読者です 読者をやめる 読者になる 読者になる

少女

読書

少女 (ハヤカワ・ミステリワールド)

少女 (ハヤカワ・ミステリワールド)

アイルランド語に行く道すがら,図書館に寄って予約していたこの本を受け取って,電車の中でずっと読んでいたのだが,このタイトルにこの装丁,ラノベにでも間違われないかとひやひやした。ラノベとどこが違うんだと言われれば,そう違いはしないのだけど。
読みやすかったし,まぁそれなりにショッキングで面白くはあったので今回も一気に読んだけど,大したことはなかったな。というか湊かなえ,伏線を張り巡らしてそれを華麗にすべて回収するという持ち味はいいけれど,そのせいで自縄自縛になっている気もするな。最初に『告白』の最初の章を立ち読みした時こそ(確か丸善で),うわぁ,これは乃南アサ小池真理子以来だ……と衝撃を受けてすぐ図書館に予約したのだけど,本屋大賞は重荷すぎただろうか。それに湊かなえ,家庭科の先生だったとのことだが,学校を舞台に陰惨な悲劇を書き続けるというのは,何か嫌なことでもあったんだろうか?
何がイマイチって,そもそもの設定が安っぽい。主人公2人は女子校に通う友人同士で,まぁそれだけで自ずとわかりそうなもんだが,女の戦い……とまではいかないにしろ,表面上では仲良くしつつ内心では互いに意地を張り合っているというもの。そして設定も安っぽければ,出てくる事件も安っぽい。「学校裏サイト」だの,「嘘チカン*1」だの,いじめだの自殺だの,もーなんというか,豚バラともやしを炒める時に使う調味料は,なんと,なんと,塩コショウです!と得意げに言われているような拍子抜け感。工夫がない。ただ,あら,今回はいい話なのか?と思わせつつ……という手法はなかなかのもんだと思ったが。学校裏サイトとか痴漢冤罪事件とか,目新しい社会問題をすぐネタにするというのもちょっといただけない。いじめが社会問題になった頃の,言ってみれば「いじめ文学」の隆盛を思い出してちょっと冷ややかな気分になる。安易に読者が感情移入できる素材を選んで,「社会の暗部を深くえぐる」みたいに満足している感じ。新しいものに目をつけたつもりか知らないけれども,そんなもん10世紀末からありますよ(『落窪物語』),と言ってやりたくなるような。『告白』の時はそういう素材も,夜回り先生ヤンキー先生を足して二で割ったような登場人物が出てきただけだったので,スパイスとして十分な効力を発揮するものだったのだが,今回はもう,節操がないほど使いすぎ。ミーハーすぎる。しかも下敷きにされているのが『スタンド・バイ・ミー』と来た。ははは。
と,内容についてはこんな風に酷評したけれども*2,やはり伏線を回収する手腕(腕力?)はお見事としか言うほかない。私もこれくらい見事に論点を回収する論文を書けるようになりたいものです。しかしこの手法,論文ではいいかもしれないが,小説だと世界が小さく小さくなってしまいますよね。伏線の回収と広大な世界観を両立しえている作品,今のところ『百年の孤独』しか見たことがありません。ん?マコンド崩壊は「伏線の回収」と言えるだろうか……まぁいいか。
ああしかし,本を読んでいるとすべて忘れられて,時間の使い方としてすばらしい。よし,もうこれから本ばっかり読んでやろう。購入したワークチェアが届いたので,この組み立てで1日つぶせる,と嬉々としていたら,10分で済んでしまったので。
それはそうと,写真は熱望していた表参道のイルミネーション。いやぁすばらしかった。
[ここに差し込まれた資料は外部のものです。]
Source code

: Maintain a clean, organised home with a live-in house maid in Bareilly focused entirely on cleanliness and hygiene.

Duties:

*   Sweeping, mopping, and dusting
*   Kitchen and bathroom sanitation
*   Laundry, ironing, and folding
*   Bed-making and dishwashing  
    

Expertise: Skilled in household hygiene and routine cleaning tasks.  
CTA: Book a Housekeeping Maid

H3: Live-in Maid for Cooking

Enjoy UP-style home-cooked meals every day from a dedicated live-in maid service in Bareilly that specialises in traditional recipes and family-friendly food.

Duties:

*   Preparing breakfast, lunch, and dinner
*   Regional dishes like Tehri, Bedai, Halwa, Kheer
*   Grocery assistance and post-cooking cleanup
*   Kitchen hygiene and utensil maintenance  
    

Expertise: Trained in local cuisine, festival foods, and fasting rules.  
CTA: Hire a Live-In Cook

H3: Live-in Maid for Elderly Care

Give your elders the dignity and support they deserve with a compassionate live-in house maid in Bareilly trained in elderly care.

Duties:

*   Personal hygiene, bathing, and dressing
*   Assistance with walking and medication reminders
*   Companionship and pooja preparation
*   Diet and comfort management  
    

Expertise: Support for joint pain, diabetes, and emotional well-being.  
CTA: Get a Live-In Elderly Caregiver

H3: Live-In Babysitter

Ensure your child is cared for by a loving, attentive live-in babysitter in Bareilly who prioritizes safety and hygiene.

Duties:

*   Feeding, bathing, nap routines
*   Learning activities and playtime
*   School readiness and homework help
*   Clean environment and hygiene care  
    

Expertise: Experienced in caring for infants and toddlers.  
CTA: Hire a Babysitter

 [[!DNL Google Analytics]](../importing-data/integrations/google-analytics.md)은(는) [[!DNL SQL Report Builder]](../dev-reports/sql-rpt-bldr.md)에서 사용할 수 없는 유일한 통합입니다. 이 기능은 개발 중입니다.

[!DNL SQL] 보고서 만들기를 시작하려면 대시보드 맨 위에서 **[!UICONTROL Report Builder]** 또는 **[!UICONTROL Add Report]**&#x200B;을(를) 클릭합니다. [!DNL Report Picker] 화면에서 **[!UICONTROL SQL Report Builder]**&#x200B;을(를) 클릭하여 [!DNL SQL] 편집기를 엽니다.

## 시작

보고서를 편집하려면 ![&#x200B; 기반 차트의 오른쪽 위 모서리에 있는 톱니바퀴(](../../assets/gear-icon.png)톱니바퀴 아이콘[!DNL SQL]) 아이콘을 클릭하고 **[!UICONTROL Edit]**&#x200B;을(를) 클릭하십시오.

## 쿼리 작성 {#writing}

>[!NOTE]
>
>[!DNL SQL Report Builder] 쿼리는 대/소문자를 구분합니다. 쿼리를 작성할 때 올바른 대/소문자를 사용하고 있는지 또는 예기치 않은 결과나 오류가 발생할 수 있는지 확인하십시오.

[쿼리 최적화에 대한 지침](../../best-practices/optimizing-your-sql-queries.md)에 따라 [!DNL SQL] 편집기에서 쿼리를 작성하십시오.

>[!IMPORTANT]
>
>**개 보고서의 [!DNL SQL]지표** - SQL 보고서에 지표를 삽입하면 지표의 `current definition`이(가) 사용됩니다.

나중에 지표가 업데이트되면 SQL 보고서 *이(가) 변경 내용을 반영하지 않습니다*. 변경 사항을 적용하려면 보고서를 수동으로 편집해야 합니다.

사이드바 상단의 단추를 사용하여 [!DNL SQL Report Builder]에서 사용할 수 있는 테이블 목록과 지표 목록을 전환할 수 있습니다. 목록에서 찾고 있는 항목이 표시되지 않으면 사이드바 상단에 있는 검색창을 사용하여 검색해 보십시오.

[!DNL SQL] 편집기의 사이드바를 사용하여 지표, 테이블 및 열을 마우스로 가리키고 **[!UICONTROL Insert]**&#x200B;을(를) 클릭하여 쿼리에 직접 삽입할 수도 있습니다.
You(=illumination) made me feel shiny and new♪イルミネーションなんて今どき珍しいものではありませんが,やるならこれくらい,街一帯がクリスマス一色という感じのイルミネーションにしないと。実はひとりでも見に行くほどイルミネーションが好きな私が自信を持っておすすめするのは,昭和記念公園です。カップルの皆様はぜひ。ただ立川で気の利いたクリスマスは祝えるのか,よくわからないが。あ,でもキハチイタリアンがあるから,もう大挙してここに押しかければよかろう。それに立川にはルミネもマルイも高島屋もあるので,彼女のみなさんは「おねだリスト」発動できるよ(彼氏のみなさんもだが)。

*1:示談金欲しさに気の弱そうな男性をターゲットにして痴漢に仕立てあげるというもの。これ,そんな名前が付いていたのか。

*2:私はものすごく熱中して熟読していながら読み終わったあとに文句を言うので,「どんな面白い本を読んでいるのかと思っていた」と周りから驚かれることが多い。性格悪いですね。